Waduk memang sangat diperlukan wilayah ini karena wilayah utara merupakan daerah cekungan dengan sekitar 60 persen wilayah berada di bawah permukaan laut. Akibatnya, sebagian besar wilayah ini seperti menjadi cawan penampung air. Oleh karena itu, prinsip dasar pengendalian banjir di DKI menggunakan sistem waduk.

Berdasarkan data Pemkot Jakarta Utara, terdapat sekitar 11 waduk dengan kapasitas yang berbeda. Beberapa yang berkapasitas besar adalah Waduk Pluit, Waduk Sunter Barat, dan Waduk Rawa Barat.

Namun, jumlah waduk ini masih kurang, terutama saat debit air melimpah. Kepala Suku Dinas Tata Air Jakarta Utara Kasna menyampaikan, pembangunan tiga waduk menjadi prioritas tahun ini.

Tiga waduk itu adalah Waduk Marunda seluas 40 hektar, Waduk Karang Kendal seluas 20 hektar, dan Waduk Kelapa Gading Barat dengan luas 3,8 hektar. Waduk yang terakhir saat ini dalam pengerjaan Dinas Tata Air Pemprov DKI Jakarta.

"Dua yang lain berlokasi di Cilincing dan masih terkendala pembebasan lahan. Semoga cepat kelar dan bisa segera berfungsi. Sebab, daerah timur, yaitu Kelapa Gading, Koja, dan Cilincing memiliki waduk yang terbatas," ujarnya.

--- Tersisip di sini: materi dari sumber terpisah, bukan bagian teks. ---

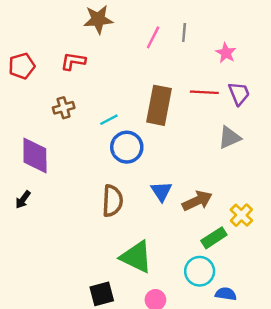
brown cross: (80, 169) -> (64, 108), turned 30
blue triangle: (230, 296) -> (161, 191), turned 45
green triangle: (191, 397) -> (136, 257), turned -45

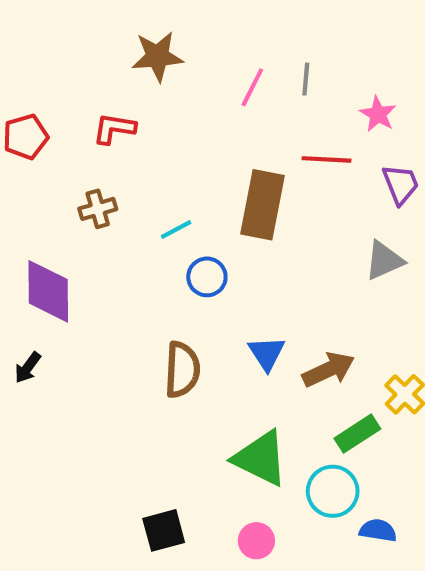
red line: (204, 92) -> (326, 159), moved
blue circle: (127, 147) -> (207, 277), size x0.7
green triangle: (136, 257) -> (261, 458), moved

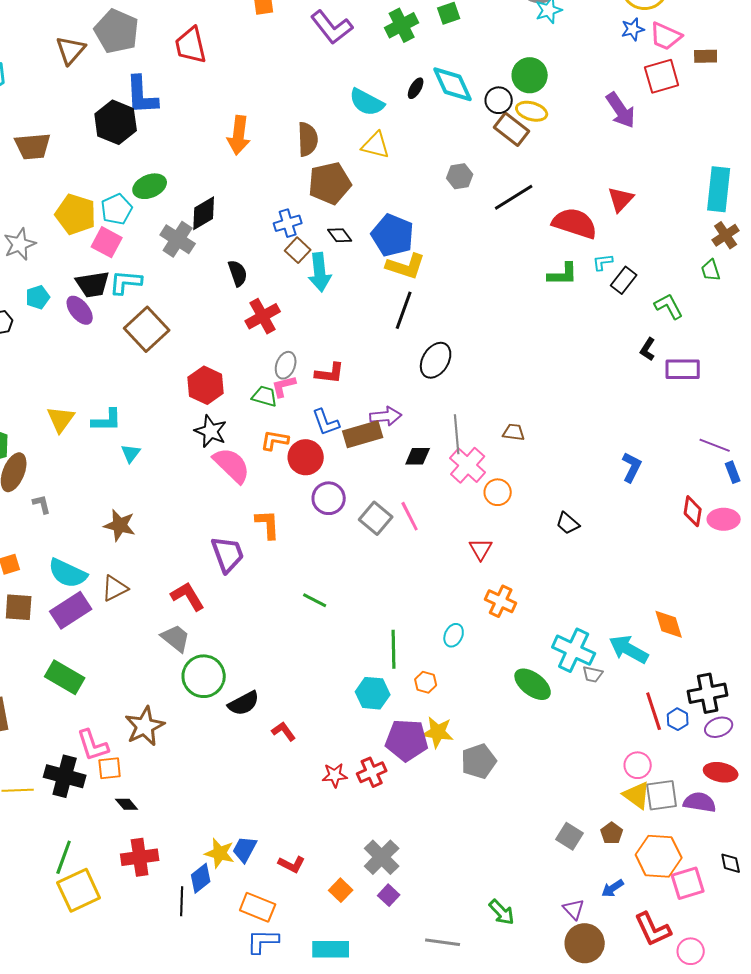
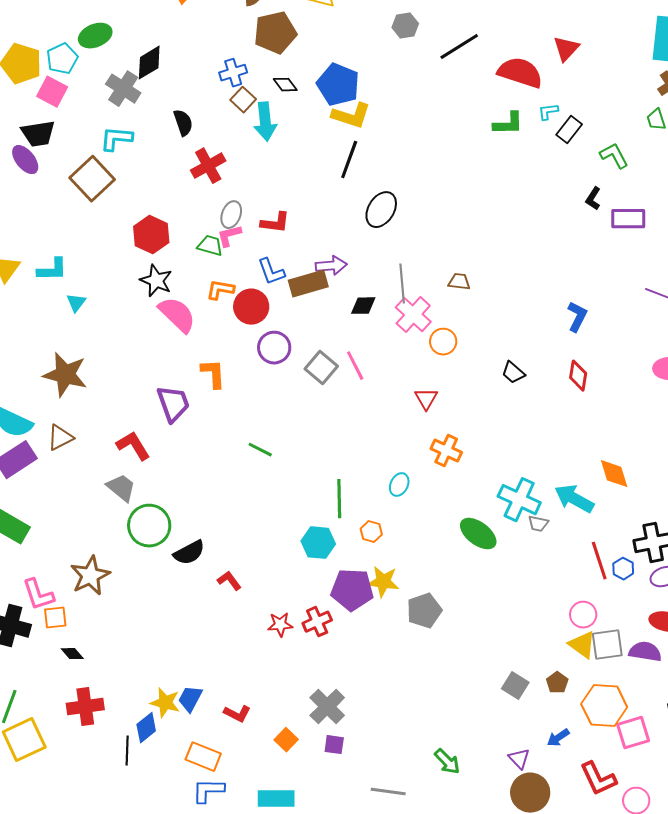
cyan L-shape: (126, 282) -> (116, 139), moved
red diamond: (693, 511) -> (578, 376), moved
brown star: (120, 525) -> (65, 375), size x1.4
purple square: (389, 895) -> (334, 745), turned -35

Tidak hanya waduk, tambah Kasna, sistem pengendali air laut juga perlu dilakukan. Hal itu dapat dilakukan dengan peninggian tanggul juga pemasangan pintu air di muara 13 sungai yang ada.

Versi cetak artikel ini terbit di harian Kompas edisi 22 Juni 2015, di halaman 22 dengan judul "Pergulatan Kota 13 Muara".